Pros: Very insightful and well-researched work into creativity, dreaming, and psychology; flexible and adaptable
Cons: Not everyone will appreciate the very Jungian, symbolic approach
Rating: 4.5 out of 5
Review book courtesy of Celestial Arts of Ten Speed Press
I admit it, I’m addicted to creativity books; I also have a strong interest in psychology. However, under most circumstances I favor a somewhat biologically-based approach to psychology, and even when I go for more traditional approaches I usually avoid the heavily symbolic, Freudian/Jungian methods. Let’s take dreams, for instance. I roll my eyes at books that tell you “snakes symbolize X; if you dream of Y it means Z” and so on; I think most of them are pretty silly, and are simply taking advantage of our desire to find meaning in everything around us. I much prefer Hobson’s work on the madness of dreaming, with its strongly neurological approach.
That said, however, I enjoyed Veronica Tonay’s “The Creative Dreamer: Using Your Dreams to Unlock Your Creativity,” and found a great deal of value in it. This alone should be a good indicator of how balanced and reasonable her approach to the subject is.
First of all, Tonay is a Ph.D. and therapist who has done a great deal of research into dreaming. She bases those equivalencies she does suggest on studies that have found certain common themes across all cultures–not simply on her own or one psychologist’s interpretations. She delves into many things that are not strict equivalencies: the differences between men and women’s dreams, the dreams of highly creative people, how we experience emotions in our dreams, common themes that crop up in dreams, and so on.

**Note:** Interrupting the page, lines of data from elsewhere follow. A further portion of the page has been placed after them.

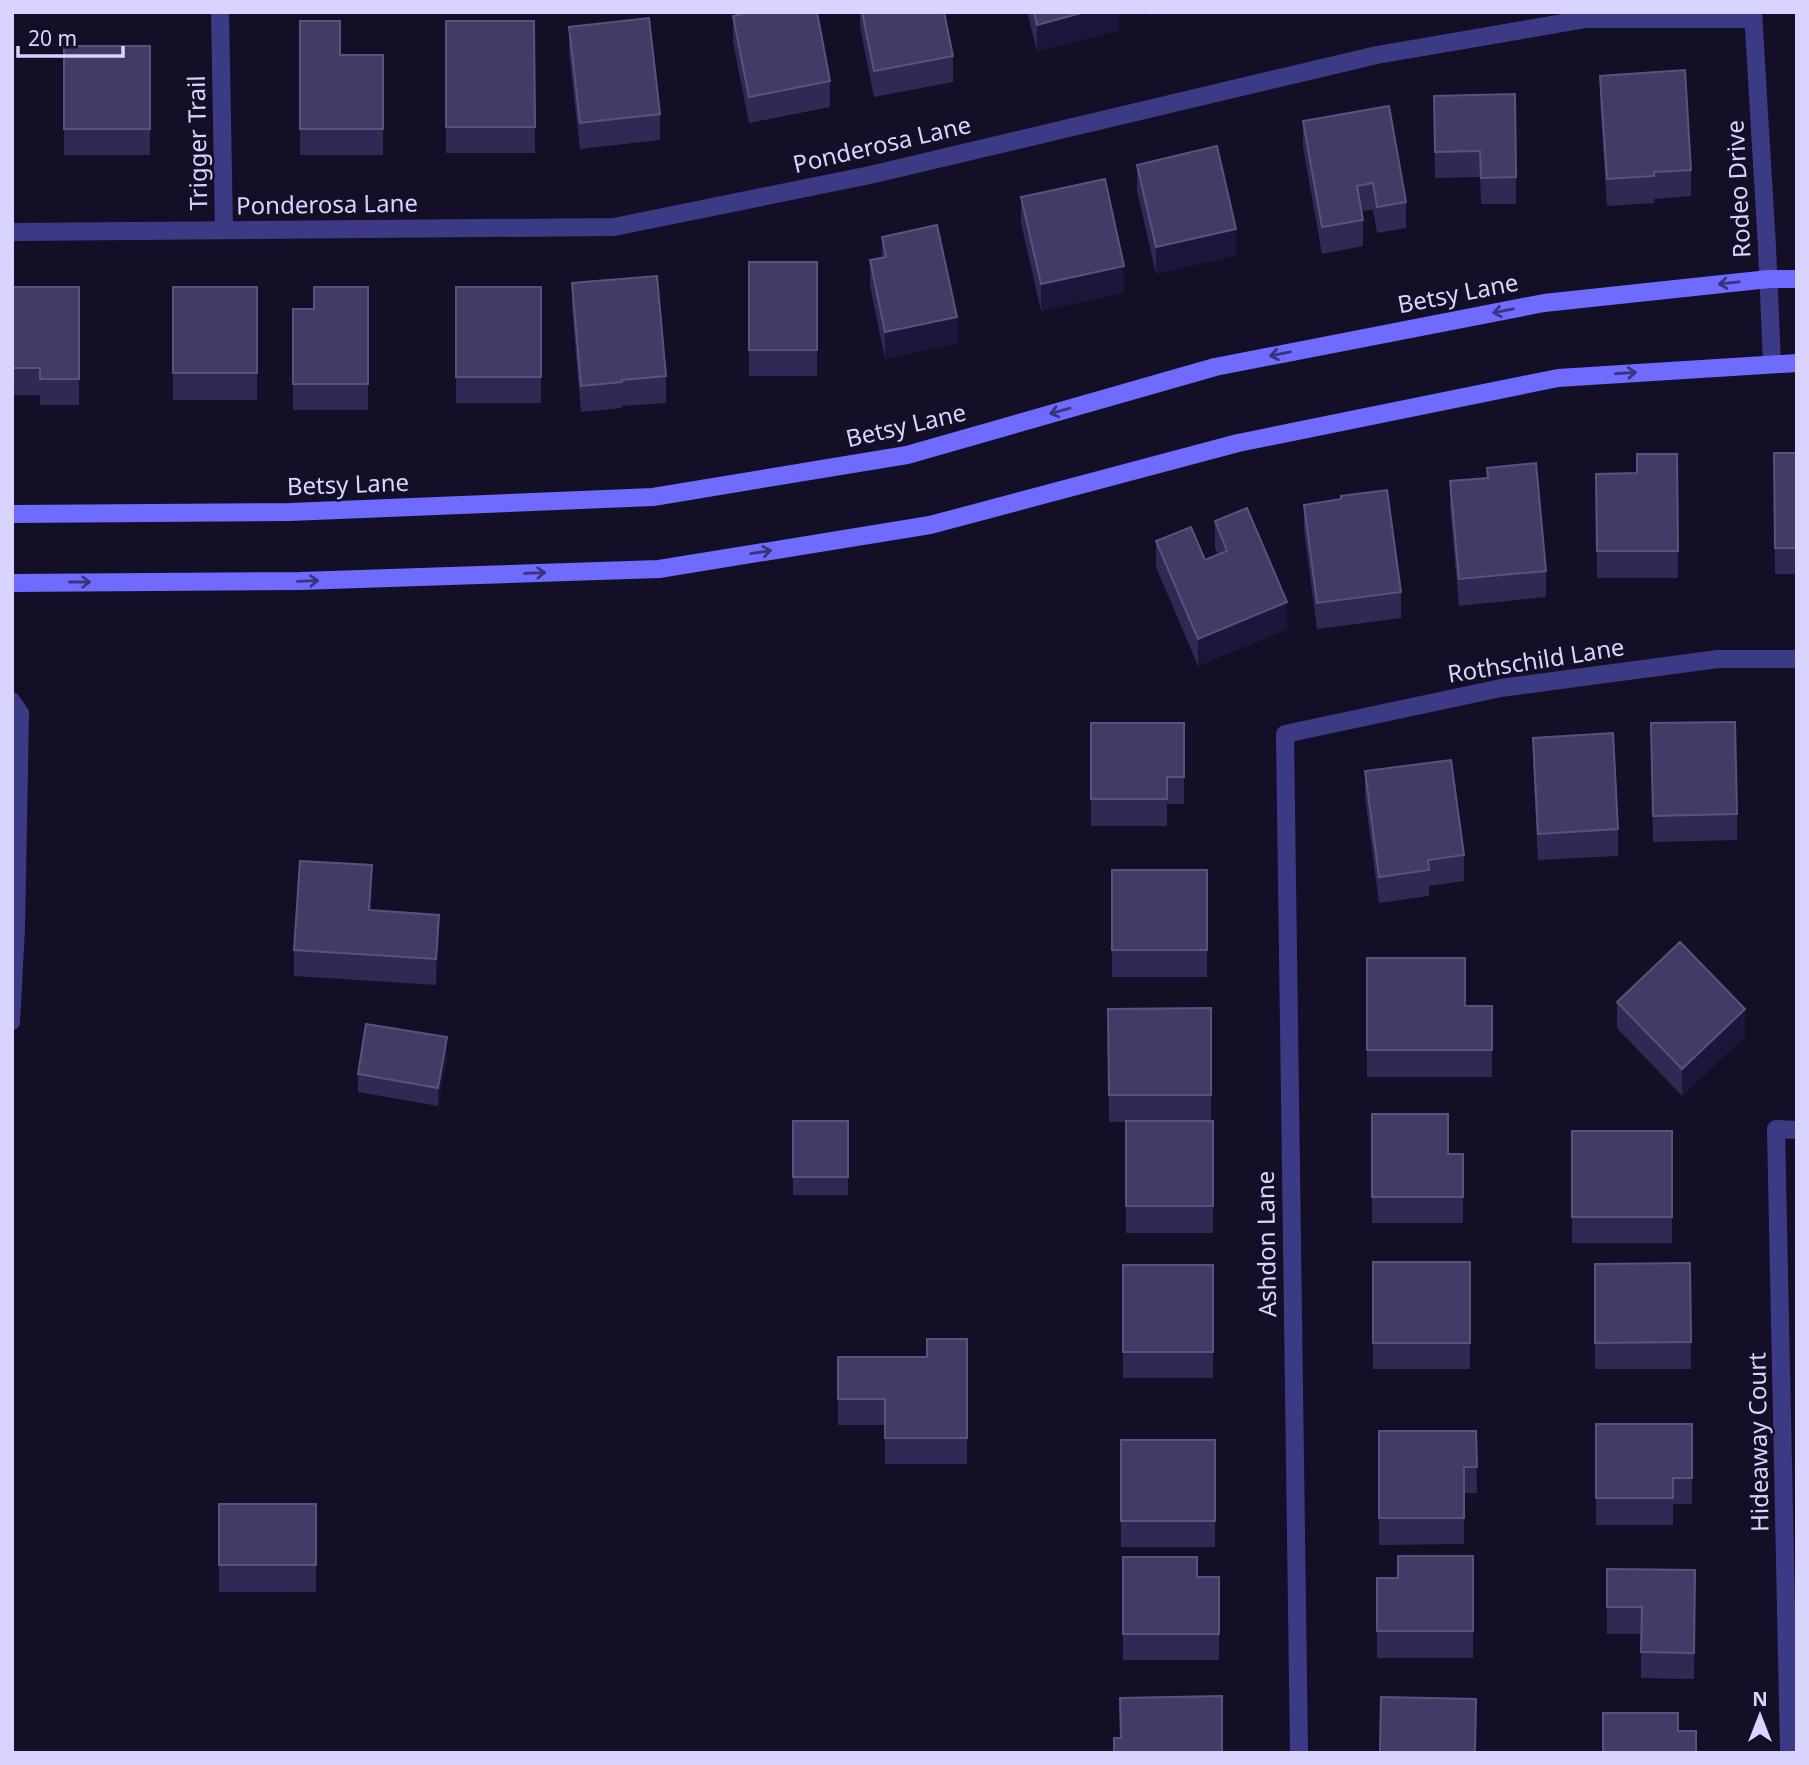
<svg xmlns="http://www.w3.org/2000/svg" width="1809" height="1765" font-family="'Noto Sans',sans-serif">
<rect width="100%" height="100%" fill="#130f26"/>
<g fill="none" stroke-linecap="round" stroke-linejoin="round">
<path stroke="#3d3a85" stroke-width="16" d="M 12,700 L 21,713 L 17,928 L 12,1022"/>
<g stroke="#3d3a85" stroke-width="18">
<path d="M 220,12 L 224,230"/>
<path d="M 12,232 L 614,227 L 870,175 L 1377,55 L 1586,19 L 1753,19"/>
<path d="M 1299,1753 L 1285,734 L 1501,688 L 1718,659 L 1797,659"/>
<path d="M 1789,1753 L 1776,1129 L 1797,1130"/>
</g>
<path stroke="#3d3a85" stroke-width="18" d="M 1753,12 L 1767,247 L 1772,363"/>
<g stroke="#6f6bff" stroke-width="18">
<path d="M 12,514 L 290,512 L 653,497 L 907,455 L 1215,367 L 1544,303 L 1769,279 L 1797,279"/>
<path d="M 12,583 L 300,581 L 659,569 L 930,525 L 1238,443 L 1558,378 L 1797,363"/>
</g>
</g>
<g fill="#312854">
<path d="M 860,12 L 944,12 L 953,56 L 953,82 L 874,97 L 860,27 Z"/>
<path d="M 1027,12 L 1119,12 L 1119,30 L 1037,51 Z"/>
<path d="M 1149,12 L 1167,12 L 1150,15 Z"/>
<path d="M 733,16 L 830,81 L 830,107 L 749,123 L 733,42 Z"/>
<path d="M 300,21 L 340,55 L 383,55 L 383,155 L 300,155 Z"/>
<path d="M 446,21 L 534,21 L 535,153 L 446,153 Z"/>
<path d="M 569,27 L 660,114 L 660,140 L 580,149 L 569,53 Z"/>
<rect x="64" y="46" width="86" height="109"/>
<path d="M 1600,76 L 1691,170 L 1691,196 L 1654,199 L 1654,203 L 1607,206 L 1600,102 Z"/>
<path d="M 1434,96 L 1516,177 L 1516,204 L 1481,204 L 1480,177 L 1435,178 Z"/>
<path d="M 1303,121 L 1406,202 L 1406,228 L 1377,233 L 1373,210 L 1361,211 L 1363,220 L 1363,246 L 1322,254 L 1303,147 Z"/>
<path d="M 1137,165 L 1236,255 L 1156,274 L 1137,191 Z"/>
<path d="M 1021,197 L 1124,292 L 1041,311 L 1021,223 Z"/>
<path d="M 882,237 L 957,343 L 885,359 L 870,286 L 870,260 L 882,258 Z"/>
<rect x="749" y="262" width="68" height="114"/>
<path d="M 572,283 L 666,376 L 666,403 L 622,406 L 622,408 L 581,412 L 572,309 Z"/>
<path d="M 12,287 L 79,287 L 79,405 L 40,405 L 40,395 L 12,395 Z"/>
<rect x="173" y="287" width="84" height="113"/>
<path d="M 368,287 L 368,410 L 293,410 L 293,309 L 314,309 Z"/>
<rect x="456" y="287" width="85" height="116"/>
<path d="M 1774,453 L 1797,453 L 1797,574 L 1775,574 Z"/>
<path d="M 1677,454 L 1678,578 L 1597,578 L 1596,474 L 1637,473 Z"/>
<path d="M 1487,468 L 1546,571 L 1546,597 L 1459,606 L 1450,508 L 1450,481 L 1487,478 Z"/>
<path d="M 1304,505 L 1401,592 L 1401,618 L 1317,629 L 1304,531 Z"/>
<path d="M 1215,521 L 1287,629 L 1198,666 L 1156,567 L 1156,541 L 1205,560 L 1218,555 L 1215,548 Z"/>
<path d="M 1091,723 L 1184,723 L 1184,804 L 1167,804 L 1167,826 L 1091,826 Z"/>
<path d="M 1651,723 L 1737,814 L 1737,840 L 1653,842 Z"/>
<path d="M 1533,738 L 1618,829 L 1618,856 L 1538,860 L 1533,765 Z"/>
<path d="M 1365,771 L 1464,855 L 1464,881 L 1429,886 L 1429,896 L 1379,903 L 1365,797 Z"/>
<rect x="1112" y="870" width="95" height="107"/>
<path d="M 372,892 L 370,910 L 439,941 L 436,985 L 294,976 L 294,950 Z"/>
<path d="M 1367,958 L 1465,1006 L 1492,1006 L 1492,1077 L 1367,1077 Z"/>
<path d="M 1617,1002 L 1745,1036 L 1682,1096 L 1617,1028 Z"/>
<path d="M 1211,1008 L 1211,1121 L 1213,1121 L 1213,1233 L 1126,1233 L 1126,1122 L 1109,1122 L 1108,1009 Z"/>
<path d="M 447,1055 L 438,1106 L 358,1092 L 358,1074 Z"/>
<path d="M 1372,1114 L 1448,1154 L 1463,1154 L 1463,1223 L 1372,1223 Z"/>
<rect x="793" y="1121" width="55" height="74"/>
<rect x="1572" y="1131" width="100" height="112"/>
<rect x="1373" y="1262" width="97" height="107"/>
<path d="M 1690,1263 L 1691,1369 L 1595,1369 L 1595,1264 Z"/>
<rect x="1123" y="1265" width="90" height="113"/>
<path d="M 967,1339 L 967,1464 L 885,1464 L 885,1425 L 838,1425 L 838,1357 L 927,1357 Z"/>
<path d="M 1596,1424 L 1692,1424 L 1692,1504 L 1673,1504 L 1673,1525 L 1596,1525 Z"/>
<path d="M 1379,1431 L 1476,1431 L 1477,1493 L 1464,1493 L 1464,1544 L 1379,1545 Z"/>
<rect x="1121" y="1440" width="94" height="107"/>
<rect x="219" y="1504" width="97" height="88"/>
<path d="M 1473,1556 L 1473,1658 L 1377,1658 L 1377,1578 L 1398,1578 Z"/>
<path d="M 1123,1557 L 1197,1577 L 1219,1577 L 1219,1660 L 1123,1660 Z"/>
<path d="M 1607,1569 L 1695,1570 L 1694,1679 L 1641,1678 L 1641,1634 L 1607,1634 Z"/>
</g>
<g fill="#1d163a">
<path d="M 1085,12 L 1119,12 L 1119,30 L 1037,51 L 1037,25 Z"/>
<path d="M 1236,229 L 1236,255 L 1156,274 L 1156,247 Z"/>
<path d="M 1124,266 L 1124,292 L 1041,311 L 1041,284 Z"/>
<path d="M 957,317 L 957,343 L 885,359 L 885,332 Z"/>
<path d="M 1287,602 L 1287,629 L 1198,666 L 1198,639 Z"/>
<path d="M 372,865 L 372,892 L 369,937 L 369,910 Z"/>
<path d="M 439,915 L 439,941 L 436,985 L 436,959 Z"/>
<path d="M 1745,1009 L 1745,1036 L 1682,1096 L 1682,1069 Z"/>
<path d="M 447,1037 L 447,1055 L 438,1106 L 438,1088 Z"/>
</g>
<g fill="#433a66" stroke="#5a527e" stroke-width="2">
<path d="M 750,12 L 817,12 L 830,81 L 749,97 L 733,16 Z"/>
<path d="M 862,12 L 944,12 L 953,56 L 874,71 Z"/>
<path d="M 1034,12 L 1085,12 L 1037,25 Z"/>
<path d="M 649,18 L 660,114 L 580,123 L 569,27 Z"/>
<path d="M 300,21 L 340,21 L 340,55 L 383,55 L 383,129 L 300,129 Z"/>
<path d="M 446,21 L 534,21 L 535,127 L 446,127 Z"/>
<rect x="64" y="46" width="86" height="83"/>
<path d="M 1685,70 L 1691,170 L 1654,172 L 1654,176 L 1607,179 L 1600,76 Z"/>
<path d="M 1515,94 L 1516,177 L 1481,178 L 1480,151 L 1435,152 L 1434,96 Z"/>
<path d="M 1389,106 L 1406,202 L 1377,207 L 1373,183 L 1357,186 L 1363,220 L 1322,227 L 1303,121 Z"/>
<path d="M 1217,146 L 1236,229 L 1156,247 L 1137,165 Z"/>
<path d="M 1105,179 L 1124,266 L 1041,284 L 1021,197 Z"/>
<path d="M 937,225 L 957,317 L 885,332 L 870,260 L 886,257 L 882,237 Z"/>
<rect x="749" y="262" width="68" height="88"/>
<path d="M 657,276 L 666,376 L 622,380 L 622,382 L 581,386 L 572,283 Z"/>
<path d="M 12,287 L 79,287 L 79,379 L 40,379 L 40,368 L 12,368 Z"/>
<rect x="173" y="287" width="84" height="86"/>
<path d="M 314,287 L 368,287 L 368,384 L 293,384 L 293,309 L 314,309 Z"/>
<rect x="456" y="287" width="85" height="90"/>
<path d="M 1774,453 L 1797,453 L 1797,548 L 1775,548 Z"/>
<path d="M 1637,454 L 1677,454 L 1678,551 L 1597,551 L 1596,474 L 1637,473 Z"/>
<path d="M 1536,463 L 1546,571 L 1459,579 L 1450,481 L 1488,478 L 1487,468 Z"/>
<path d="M 1387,490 L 1401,592 L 1317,603 L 1304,505 L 1341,499 L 1341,496 Z"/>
<path d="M 1247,508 L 1287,602 L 1198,639 L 1156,541 L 1191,527 L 1205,560 L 1227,551 L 1215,521 Z"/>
<path d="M 1735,722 L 1737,814 L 1653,816 L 1651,723 Z"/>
<path d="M 1091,723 L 1184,723 L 1184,777 L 1167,777 L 1167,799 L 1091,799 Z"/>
<path d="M 1613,733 L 1618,829 L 1538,834 L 1533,738 Z"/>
<path d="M 1451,760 L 1464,855 L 1428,860 L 1429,870 L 1379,877 L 1365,771 Z"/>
<path d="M 300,861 L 372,865 L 369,910 L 439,915 L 436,959 L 294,950 Z"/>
<rect x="1112" y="870" width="95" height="80"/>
<path d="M 1680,942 L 1745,1009 L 1682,1069 L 1617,1002 Z"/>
<path d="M 1367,958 L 1465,958 L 1465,1006 L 1492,1006 L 1492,1050 L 1367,1050 Z"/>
<path d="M 1211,1008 L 1211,1095 L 1109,1095 L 1108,1009 Z"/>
<path d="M 366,1024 L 447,1037 L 438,1088 L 358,1074 Z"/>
<path d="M 1372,1114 L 1448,1114 L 1448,1154 L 1463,1154 L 1463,1197 L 1372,1197 Z"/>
<rect x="793" y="1121" width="55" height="56"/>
<rect x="1126" y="1121" width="87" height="85"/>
<rect x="1572" y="1131" width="100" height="86"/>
<rect x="1373" y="1262" width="97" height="81"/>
<path d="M 1690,1263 L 1691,1342 L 1595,1343 L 1595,1264 Z"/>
<rect x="1123" y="1265" width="90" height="87"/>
<path d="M 927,1339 L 967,1339 L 967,1438 L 885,1438 L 885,1399 L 838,1399 L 838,1357 L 927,1357 Z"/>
<path d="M 1596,1424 L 1692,1424 L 1692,1478 L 1673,1478 L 1673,1498 L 1596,1498 Z"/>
<path d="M 1379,1431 L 1476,1431 L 1477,1467 L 1464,1467 L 1464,1518 L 1379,1518 Z"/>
<rect x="1121" y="1440" width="94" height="81"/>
<rect x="219" y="1504" width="97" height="61"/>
<path d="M 1398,1556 L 1473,1556 L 1473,1631 L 1377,1631 L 1377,1578 L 1398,1578 Z"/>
<path d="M 1123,1557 L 1197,1557 L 1197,1577 L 1219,1577 L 1219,1634 L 1123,1634 Z"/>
<path d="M 1607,1569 L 1695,1570 L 1694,1653 L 1641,1652 L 1642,1607 L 1607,1607 Z"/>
<path d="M 1222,1696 L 1222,1753 L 1114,1753 L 1114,1738 L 1121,1738 L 1120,1698 Z"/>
<path d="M 1381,1697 L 1476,1699 L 1475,1753 L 1380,1753 Z"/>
<path d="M 1603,1713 L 1678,1713 L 1678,1731 L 1696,1731 L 1696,1753 L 1603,1753 Z"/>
</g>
<defs><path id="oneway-shaft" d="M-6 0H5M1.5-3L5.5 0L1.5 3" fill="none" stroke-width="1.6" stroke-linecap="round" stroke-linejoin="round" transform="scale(1.75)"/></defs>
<g stroke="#38347d">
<use href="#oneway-shaft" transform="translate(1729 283) rotate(174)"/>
<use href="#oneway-shaft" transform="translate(1503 311) rotate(169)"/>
<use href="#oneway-shaft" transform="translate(1280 354) rotate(169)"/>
<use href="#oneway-shaft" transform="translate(1626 373) rotate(-4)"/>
<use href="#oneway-shaft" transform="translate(1060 411) rotate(164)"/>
<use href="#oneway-shaft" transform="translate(761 552) rotate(-9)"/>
<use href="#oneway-shaft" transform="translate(535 573) rotate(-2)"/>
<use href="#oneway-shaft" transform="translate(308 581) rotate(-2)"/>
<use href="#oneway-shaft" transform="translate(80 582)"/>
</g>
<g text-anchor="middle" stroke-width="5" stroke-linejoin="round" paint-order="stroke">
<g font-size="24" fill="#d9d4ff" stroke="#130f26">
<text transform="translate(198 143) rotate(-91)" y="8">Trigger Trail</text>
<text transform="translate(882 145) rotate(-13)" y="8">Ponderosa Lane</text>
<text transform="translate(1739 189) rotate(-93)" y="8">Rodeo Drive</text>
<text transform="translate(327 205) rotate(-1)" y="8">Ponderosa Lane</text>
<text transform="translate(1458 294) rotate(-11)" y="8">Betsy Lane</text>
<text transform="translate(906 426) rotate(-13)" y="8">Betsy Lane</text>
<text transform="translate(348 485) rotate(-2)" y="8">Betsy Lane</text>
<text transform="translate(1536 661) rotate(-9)" y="8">Rothschild Lane</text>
<text transform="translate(1267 1244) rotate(-91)" y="8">Ashdon Lane</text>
<text transform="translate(1759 1442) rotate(-91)" y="8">Hideaway Court</text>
</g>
</g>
<rect width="1809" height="1765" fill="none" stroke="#d9d4ff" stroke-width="28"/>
<g transform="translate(1760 1716)" stroke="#130f26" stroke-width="5" paint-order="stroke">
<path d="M0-5L12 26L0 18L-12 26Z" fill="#d9d4ff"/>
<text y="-10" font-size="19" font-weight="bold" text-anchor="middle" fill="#d9d4ff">N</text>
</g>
<path d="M18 46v10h105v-10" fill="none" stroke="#d9d4ff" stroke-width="3.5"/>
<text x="28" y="46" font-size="21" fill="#d9d4ff" stroke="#130f26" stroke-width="5" paint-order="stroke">20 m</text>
</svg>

Even better, she points out that there are many ways to interpret dreams and that you have to find the one that works best for you. In many ways this is much more about seeing what you read into the dream than it is about seeing what your dreams contain.
She points out that there are certain emotions, themes, subjects, etc. that tend to crop up in dreams in general, and so it can be a waste of time to pore over those–they indicate simply that we’re human and have the dreams that every human has. It’s much more interesting to find out in what ways our dreams differ from those of most others and look into that.
Tonay uses sample dreams and series of dreams, exercises, and instructions on keeping a dream journal to teach us to mine our own dreams for insight into our emotions, our state of mind, and what might be inhibiting our creative process. She believes that much of our creative mind is reflected in our dreams, and that we can use the insight we gain from those dreams to free ourselves of unwanted baggage and to unblock ourselves when we get stuck.
We also generate a ton of interesting ideas in our dreams, and we can directly mine those for material we can use in our creative endeavors. Tonay gives examples of images, themes, and so on that various authors and artists have pieced into their works after first experiencing them in dreams.
Tonay is rather Jungian in outlook as a psychologist, and discusses such concepts as shadow qualities. Those who don’t agree with a Jungian outlook may be put off by the use of the terminology and such, but try to look past it. She’s incredibly practical in how she applies her concepts to dreaming and psychology, and there’s a great deal of value to be had in here no matter what your take on psychological theory.
“The Creative Dreamer” is useful on a number of levels. It delves into the use of dreams to more thoroughly explore the self and improve our lives. In particular it spends time on how we can use our dreams to discover what is blocking our creativity and remove those blocks; certainly I’ve been getting much more accomplished since I started reading this book, and I don’t think that’s entirely coincidence. I definitely learned some things about myself by following the ideas and instructions contained herein. The book also teaches us to mine our dreams for creative gold, unusual ideas that will provide new and interesting jumping-off points for our work.
I think “The Creative Dreamer, Revised” would be a great investment for any artist, writer, or other creative that feels they could stand to improve their creative output or self-understanding–which is to say, pretty much all of us. The writing is interesting and evocative, and some truly beautiful quotes are contained in here. Many exercises are provided to help us remember, analyze, and even guide our dreams. This is a relatively quick read, but it will provide you with food for thought for a long time to come.